**ACTIVITY 1**.
Answer these questions about the Trevi House inspection summary:
(a) Where were clients' children looked after while clients were in therapy?
(b) When was the Pause project due to start?
(c) At how many universities were the managers involved in research?
**ACTIVITY 2**. Can you set down the part of the Trevi House inspection summary between "During a routine" and "their recovery progressed.", inclusive?
**ACTIVITY 3**. Could you resume the Trevi House inspection summary from the point where it stops?

During a routine inspection

We rated Trevi House as good overall because:

  • The environment was homely, clean and well maintained. Clients had access to facilities that promoted recovery, such as the purpose-built therapy room and the nursery where their children were looked after whilst they were in therapy. Clients had access to ‘move-on’ bedrooms in another building as part of a step-down process as their recovery progressed.
  • Clients had access to a wide range of therapy and activities, based on national guidance and best practice. Staff supported clients with their physical health and encouraged them to live healthier lives. Clients were very positive about the staff working with them and the service that they received. Clients were able to see changes as a result of them complaining, such as being involved in a review of the use of mobile phones.
  • The service had enough staff with the right skills and training to provide safe, effective, holistic, high quality care to the clients. Staff felt proud to work at the service and said they were valued and respected by their team. All staff had received an appraisal that identified training and qualifications they would need to further their careers.
  • Staff had regular meetings where they discussed learning from incidents, complaints, service planning and development. Clients and staff said they felt very involved in the running of the service. Staff empowered clients to have a voice and realise their potential by involving them in presentations, celebrations and service promotion.
  • Staff were highly motivated to empower clients to get the most out of their recovery. Staff went the extra mile to ensure clients were safe and supported. The provider demonstrated a proactive approach to understanding the needs of a very vulnerable group of people with complex needs, by keeping the location of the service covert and by providing services such as the nursery that were specific for their clients’ needs. Stakeholders said that the service and the staff team were inspiring.
  • The provider demonstrated innovative approaches to working with other agencies to support appropriate discharge from the service and provide the most fitting aftercare for clients. Staff worked diligently with ex-clients and joint worked with another provider to successfully set up a women’s centre that focussed on continuing recovery after leaving the service. The provider had also successfully bid to secure a tender for the Pause project. Pause is a national service that identifies women who have had two or more children removed from their care. The team at Trevi House worked with Plymouth social care to look at women’s records and target women who met the criteria for this support. This project is due to start in February 2019.
  • The provider was involved in innovative research and quality improvement programmes. Managers were campaigning about funding inequalities across local authorities, had completed a cost benefit analysis of the ‘Trevi pound’ (the Trevi Pound showed that by having clients in their care (represented as one pound), this saved the community two pounds) and were involved in research at two universities.

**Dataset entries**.
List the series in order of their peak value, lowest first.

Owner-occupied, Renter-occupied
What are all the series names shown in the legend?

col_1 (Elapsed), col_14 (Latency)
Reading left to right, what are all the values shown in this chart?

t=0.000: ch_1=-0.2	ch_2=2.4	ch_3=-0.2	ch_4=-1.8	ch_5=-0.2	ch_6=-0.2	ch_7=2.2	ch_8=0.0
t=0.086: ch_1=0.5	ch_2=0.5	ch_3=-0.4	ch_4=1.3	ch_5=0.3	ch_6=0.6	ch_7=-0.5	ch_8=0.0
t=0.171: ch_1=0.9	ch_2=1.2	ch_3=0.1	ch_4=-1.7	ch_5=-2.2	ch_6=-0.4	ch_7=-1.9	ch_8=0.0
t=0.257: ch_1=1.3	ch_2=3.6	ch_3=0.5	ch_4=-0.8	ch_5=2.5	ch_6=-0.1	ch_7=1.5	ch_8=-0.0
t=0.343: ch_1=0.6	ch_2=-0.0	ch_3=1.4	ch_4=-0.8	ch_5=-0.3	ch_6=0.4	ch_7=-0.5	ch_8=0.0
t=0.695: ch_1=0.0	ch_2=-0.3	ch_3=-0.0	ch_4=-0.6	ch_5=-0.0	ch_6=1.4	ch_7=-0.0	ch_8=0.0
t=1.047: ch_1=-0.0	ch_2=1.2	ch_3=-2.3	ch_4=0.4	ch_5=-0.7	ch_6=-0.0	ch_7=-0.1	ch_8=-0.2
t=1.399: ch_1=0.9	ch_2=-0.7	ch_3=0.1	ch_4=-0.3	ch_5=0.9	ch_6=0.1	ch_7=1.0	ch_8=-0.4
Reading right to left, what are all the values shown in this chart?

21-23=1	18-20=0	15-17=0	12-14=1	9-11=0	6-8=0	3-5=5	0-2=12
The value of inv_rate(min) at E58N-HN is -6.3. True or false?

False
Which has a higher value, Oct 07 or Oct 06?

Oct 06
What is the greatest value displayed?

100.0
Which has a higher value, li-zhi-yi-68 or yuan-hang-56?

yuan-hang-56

**WRITTEN ANSWER 1**.
(a) In the nursery.
(b) February 2019.
(c) Two.

**WRITTEN ANSWER 2**.
During a routine inspection

We rated Trevi House as good overall because:

  • The environment was homely, clean and well maintained. Clients had access to facilities that promoted recovery, such as the purpose-built therapy room and the nursery where their children were looked after whilst they were in therapy. Clients had access to ‘move-on’ bedrooms in another building as part of a step-down process as their recovery progressed.

**WRITTEN ANSWER 3**.
However:

  • Information in care plans was not all stored in the same place. Staff used two systems to record information and as a result, information was missing from both locations. Crisis plans were not filed in clients’ care plans which meant that staff did not have access to essential information about how to support a client if they went into crisis. Information about unplanned exits was not recorded in clients’ care records.
  • There were recording errors and medication charts did not clearly show whether medication was prescribed regularly or as required. The provider had recently changed systems to address the increase in medication errors and was arranging training for staff. Managers were not carrying out regular audits on medication and care records.

Inspection carried out on 7 - 8 September 2016

During a routine inspection

We do not currently rate independent standalone substance misuse services.

We found the following areas of good practice:

  • The environment was visibly clean and well maintained. The provider carried out regular infection control audits.

  • Since the previous inspection in 2014 medicines management had improved. There was a purpose built medicines and clinical room. Medicines were safely managed and stored. Staff were trained in medicines management and there was a medicines management lead who liaised with the pharmacist, non medical prescriber and GP.

  • Risk management had improved since the previous inspection and individual risk assessments were robust and detailed. Staff were all aware of safeguarding procedures and knew how to escalate concerns. Incidents were recorded and there was an open culture of learning from incidents and flagging concerns. The provider fulfilled their duty of candour in relation to incidents and complaints. There was a culture of learning from complaints.

  • The service had enough staff to care for the number of clients and their level of need. Care plans were holistic, recovery focused and individual.

  • There were therapy groups that were relevant to the client group and safely managed. Groups were effective and safely managed. The provider offered psychological therapies that were recommended by the (NICE).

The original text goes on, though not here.